Rust : Kontroverse rund um Rust: Einige Spieler sind verärgert, weil das Spiel seit dem letzten Update den Charakteren zufällige Geschlechter zuteilt. Kontroverse rund um Rust: Einige Spieler sind verärgert, weil das Spiel seit dem letzten Update den Charakteren zufällige Geschlechter zuteilt.

Zum Thema Rust ab 6,99 € bei Amazon.de Kleine Änderung, große Wirkung: Seit dem letzten Update für das Survival-Spiel Rust wird den Spielern ein zufälliges Geschlecht für ihre Charaktere zugewiesen. Und das gefällt nicht allen: Bei Steam hagelt es negative User-Reviews und auch über die Spiel-Foren und verschiedene Social-Media-Kanäle machen insbesondere männliche Spieler ihrem Ärger Luft.

Allerdings: Anzeichen dafür, dass die Entwickler diese Entscheidung zurücknehmen könnten, gibt es nicht. Bereits im Blog-Eintrag zum Update heißt es, dass man die Verärgerung einiger Spieler in Kauf nehmen werde, da hinter dieser Maßnahme ein gesamtheitliches Konzept stehe - nämlich die totale Individualisierung der Charaktere durch ein ausgeklügeltes Zufallssystem.

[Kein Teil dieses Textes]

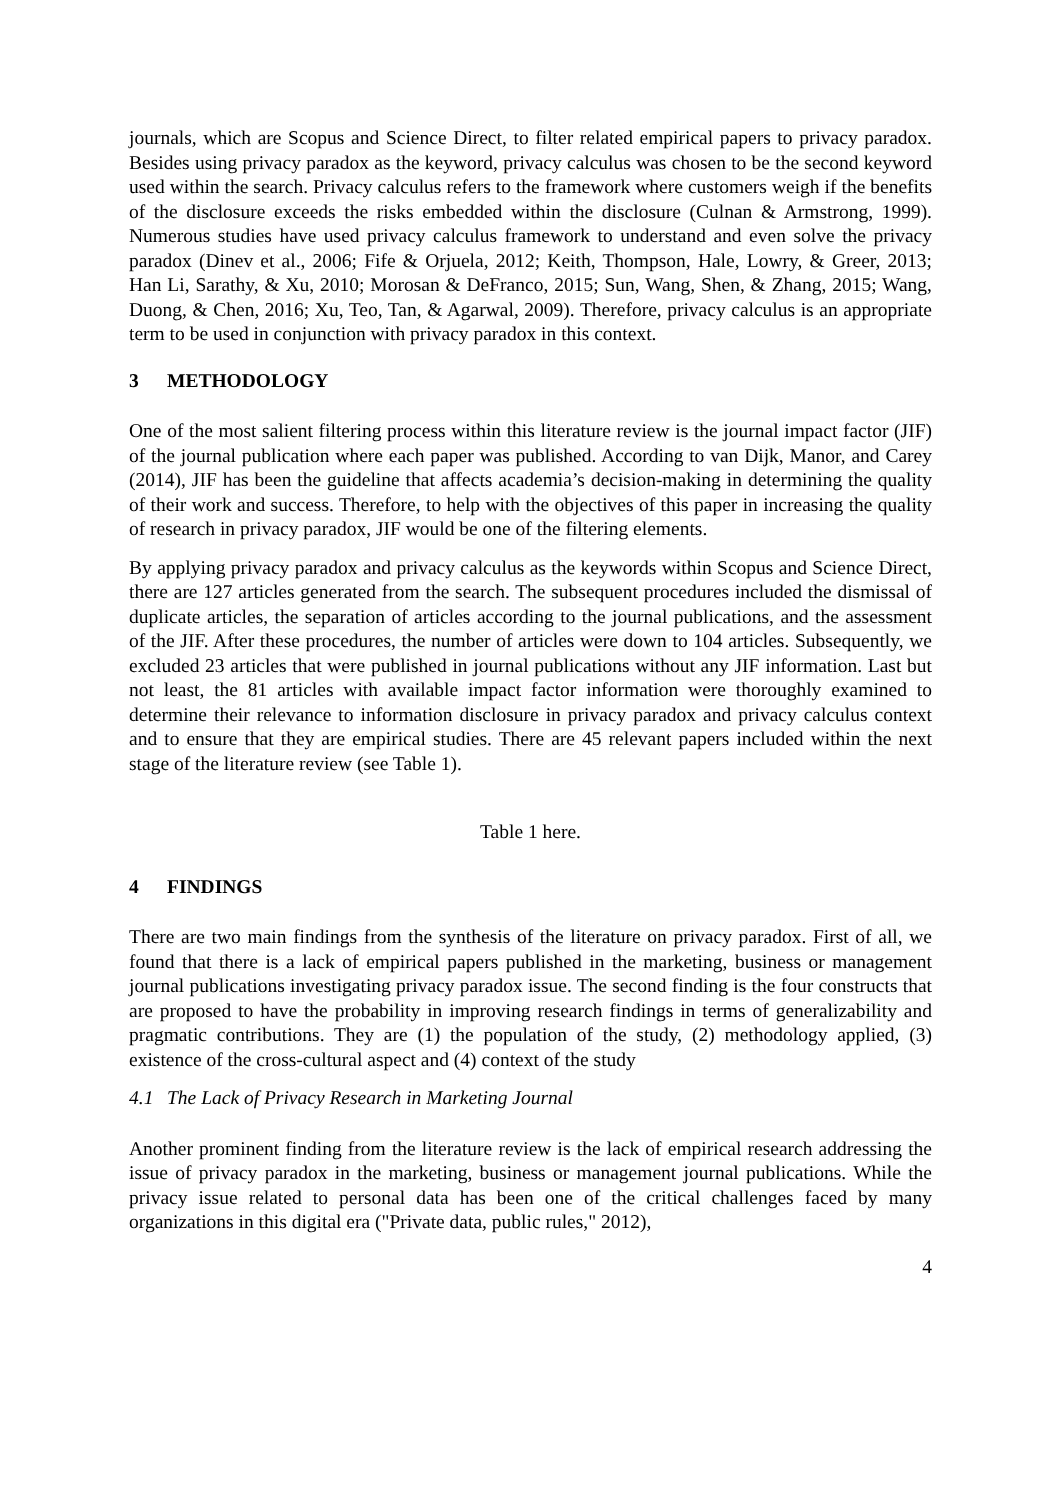journals, which are Scopus and Science Direct, to filter related empirical papers to privacy paradox. Besides using privacy paradox as the keyword, privacy calculus was chosen to be the second keyword used within the search. Privacy calculus refers to the framework where customers weigh if the benefits of the disclosure exceeds the risks embedded within the disclosure (Culnan & Armstrong, 1999). Numerous studies have used privacy calculus framework to understand and even solve the privacy paradox (Dinev et al., 2006; Fife & Orjuela, 2012; Keith, Thompson, Hale, Lowry, & Greer, 2013; Han Li, Sarathy, & Xu, 2010; Morosan & DeFranco, 2015; Sun, Wang, Shen, & Zhang, 2015; Wang, Duong, & Chen, 2016; Xu, Teo, Tan, & Agarwal, 2009). Therefore, privacy calculus is an appropriate term to be used in conjunction with privacy paradox in this context.
3 METHODOLOGY
One of the most salient filtering process within this literature review is the journal impact factor (JIF) of the journal publication where each paper was published. According to van Dijk, Manor, and Carey (2014), JIF has been the guideline that affects academia’s decision-making in determining the quality of their work and success. Therefore, to help with the objectives of this paper in increasing the quality of research in privacy paradox, JIF would be one of the filtering elements.
By applying privacy paradox and privacy calculus as the keywords within Scopus and Science Direct, there are 127 articles generated from the search. The subsequent procedures included the dismissal of duplicate articles, the separation of articles according to the journal publications, and the assessment of the JIF. After these procedures, the number of articles were down to 104 articles. Subsequently, we excluded 23 articles that were published in journal publications without any JIF information. Last but not least, the 81 articles with available impact factor information were thoroughly examined to determine their relevance to information disclosure in privacy paradox and privacy calculus context and to ensure that they are empirical studies. There are 45 relevant papers included within the next stage of the literature review (see Table 1).
Table 1 here.
4 FINDINGS
There are two main findings from the synthesis of the literature on privacy paradox. First of all, we found that there is a lack of empirical papers published in the marketing, business or management journal publications investigating privacy paradox issue. The second finding is the four constructs that are proposed to have the probability in improving research findings in terms of generalizability and pragmatic contributions. They are (1) the population of the study, (2) methodology applied, (3) existence of the cross-cultural aspect and (4) context of the study
4.1 The Lack of Privacy Research in Marketing Journal
Another prominent finding from the literature review is the lack of empirical research addressing the issue of privacy paradox in the marketing, business or management journal publications. While the privacy issue related to personal data has been one of the critical challenges faced by many organizations in this digital era ("Private data, public rules," 2012),
4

Auch Garry Newsman, Lead-Designer und Gründer des Entwicklerstudios Facepunch, bekräftigt im Gespräch mit Eurogamer noch einmal die Absichten des Entwicklerteams, seine Arbeitszeit nicht mit der aufwändigen Entwicklung von komplexen Charakter-Editoren zu verschwenden. Es gebe heute Spiele, deren Inhalt zu 80 Prozent aus der Charaktererstellung bestehen würden - und das wolle man für Rust auf keinen Fall:

Wir haben darüber gesprochen, dass wir es hassen, wie sich die Spieler durch schwebende Namen über ihren Charakteren erkennen. In einer idealen Welt wäre es doch so, dass die Charaktere durch ihr Äußeres erkennbar wären. Wir haben uns dann schließlich dazu entschieden, das Aussehen der Spieler zufällig zu gestalten und an sie zu binden. Dann haben wir an verschiedenen Köpfen und Individualisierungsattributen gearbeitet, durch die die Figuren immer einzigartiger werden.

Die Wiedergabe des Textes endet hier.